Poetische Prägnanz entsteht, wenn sich eine möglichst große Fülle auf engstem Raum sammelt. Küchenmeister zielt zum Einen auf die Weite des Raums, um zum anderen synchron eine Poetik der Überlagerung zu initiieren. Auf kleinstem Versraum überblendet sie drei Orte: Berlin (genauer: das Wuhletal), Köln und Lissabon. Das Wuhletal bildet den Ort der Kindheit und den mit diesem verbundenen Abschied von den Eltern. (Einige dieser Szenarien sind schon aus Küchenmeisters Vorgängerband "Im Glasberg" vertraut.) Köln inszeniert sie als einen transitorischen Arbeitsraum, bestimmt unter anderem durch die Ankünfte und (Ab-)Fahrten auf dem Fahrrad, im Zug oder in der Tram.

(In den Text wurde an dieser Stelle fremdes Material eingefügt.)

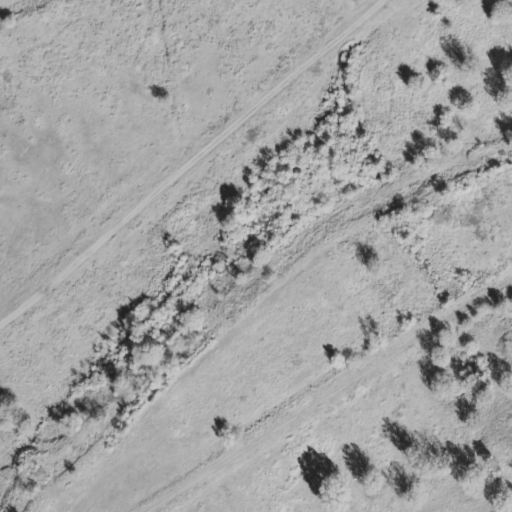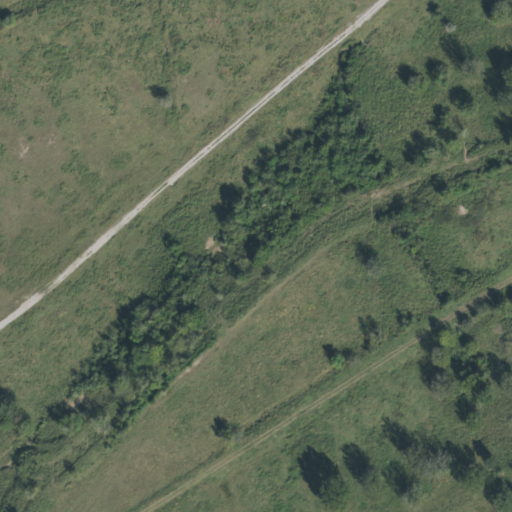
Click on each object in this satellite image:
road: (189, 159)
road: (328, 392)
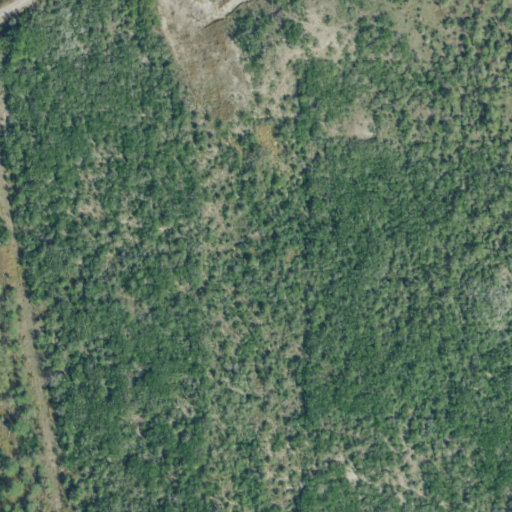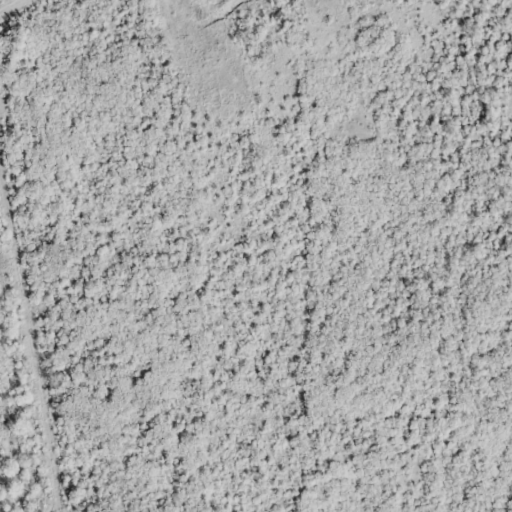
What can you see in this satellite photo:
road: (7, 4)
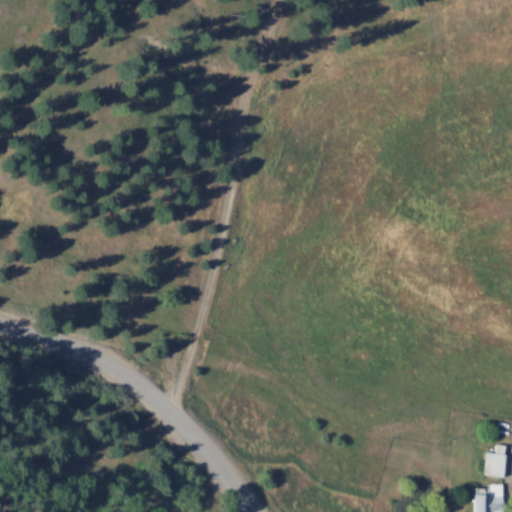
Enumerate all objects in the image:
road: (142, 392)
building: (491, 463)
building: (484, 497)
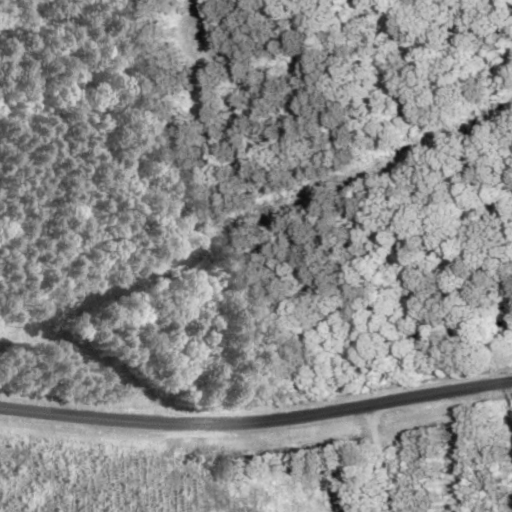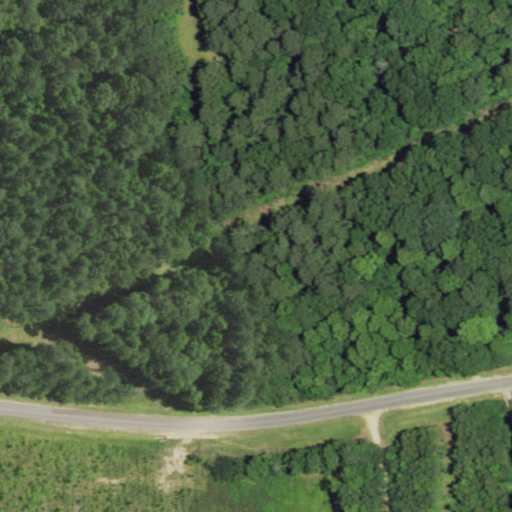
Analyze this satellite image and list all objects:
road: (257, 422)
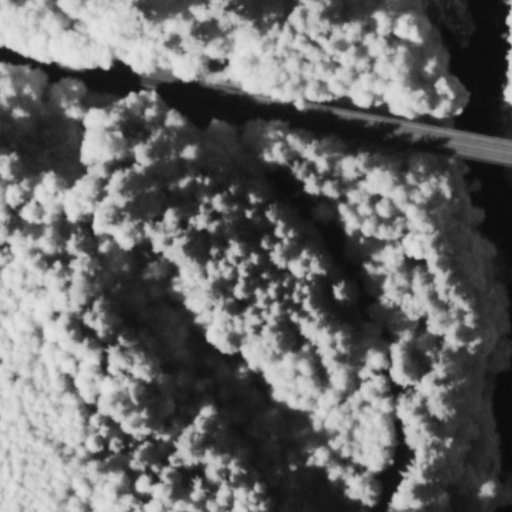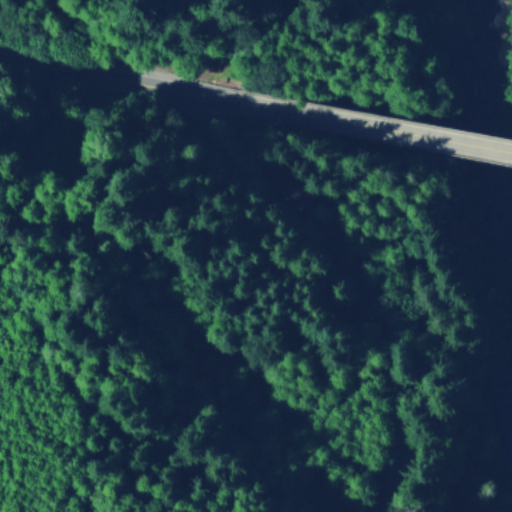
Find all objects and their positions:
river: (505, 63)
road: (128, 75)
road: (384, 125)
road: (362, 288)
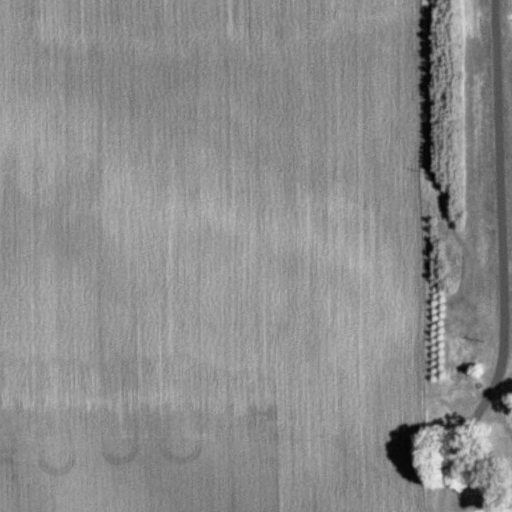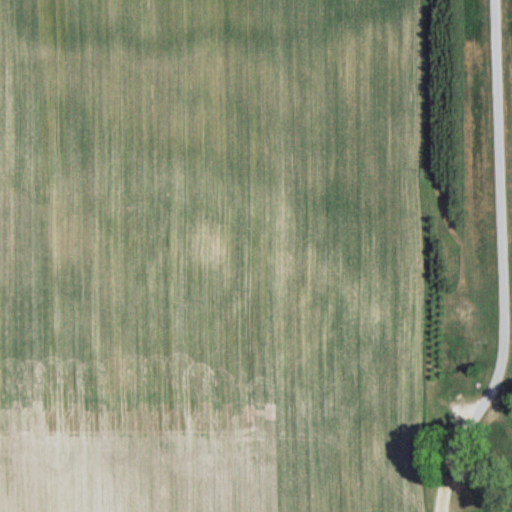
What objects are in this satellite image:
building: (463, 361)
building: (502, 451)
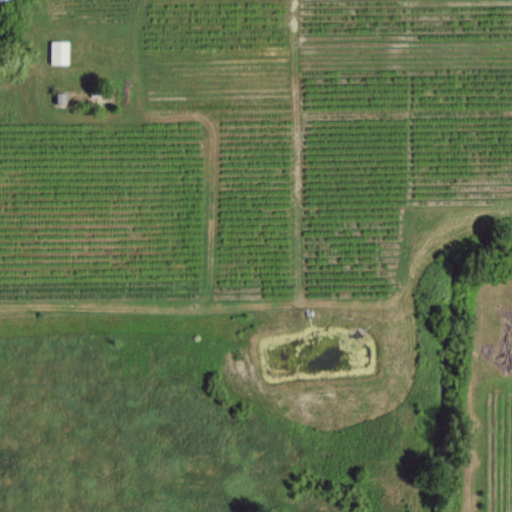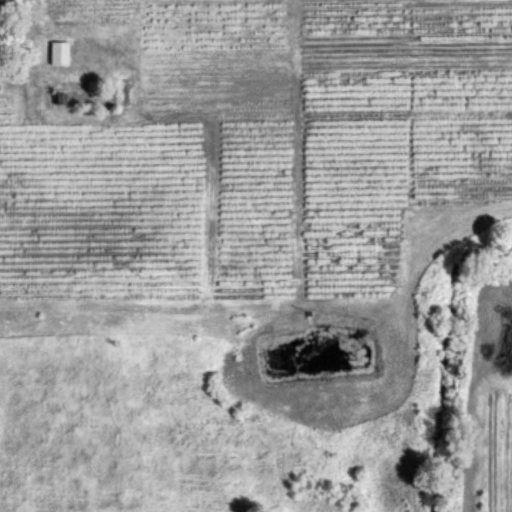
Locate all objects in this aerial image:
building: (57, 52)
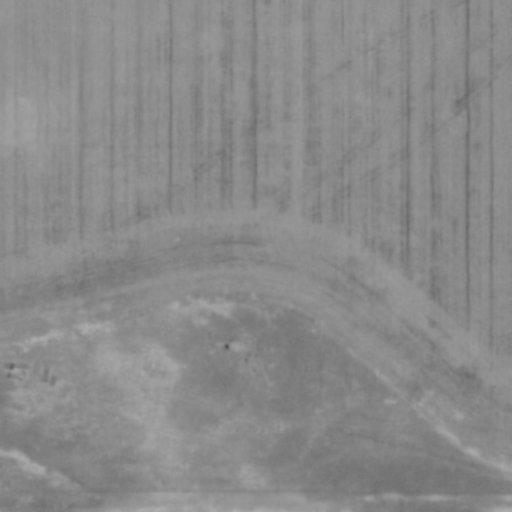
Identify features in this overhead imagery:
road: (236, 271)
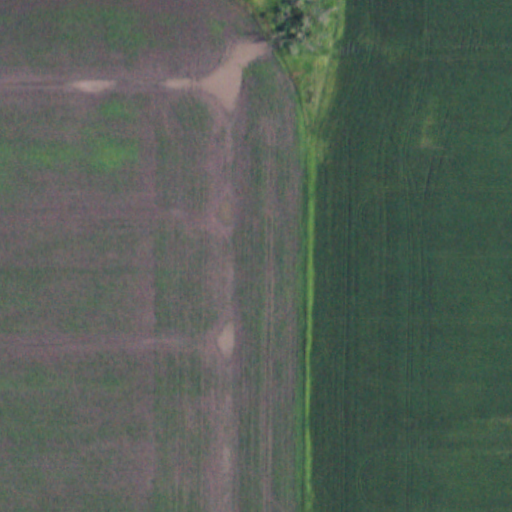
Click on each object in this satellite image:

Und Lissabon avanciert zum Ort einer Liebe, die gleichsam auf den Totenstätten der Erdbebenstadt entsteht. "begrabt // die toten und kümmert euch um die lebenden /so geht es, und so geht wieder und wieder" lautet ein refrainartiger Satz der Lissabon-Sequenzen, während der ihrerseits die Liebe aus der Balance gerät. "Wir wissen nicht weiter in lissabon" heißt es, um kurz darauf zu konstatieren: "wir sind in lissabon heftig / aus dem gleichgewicht gekommen, reden // wässrig vor uns hin".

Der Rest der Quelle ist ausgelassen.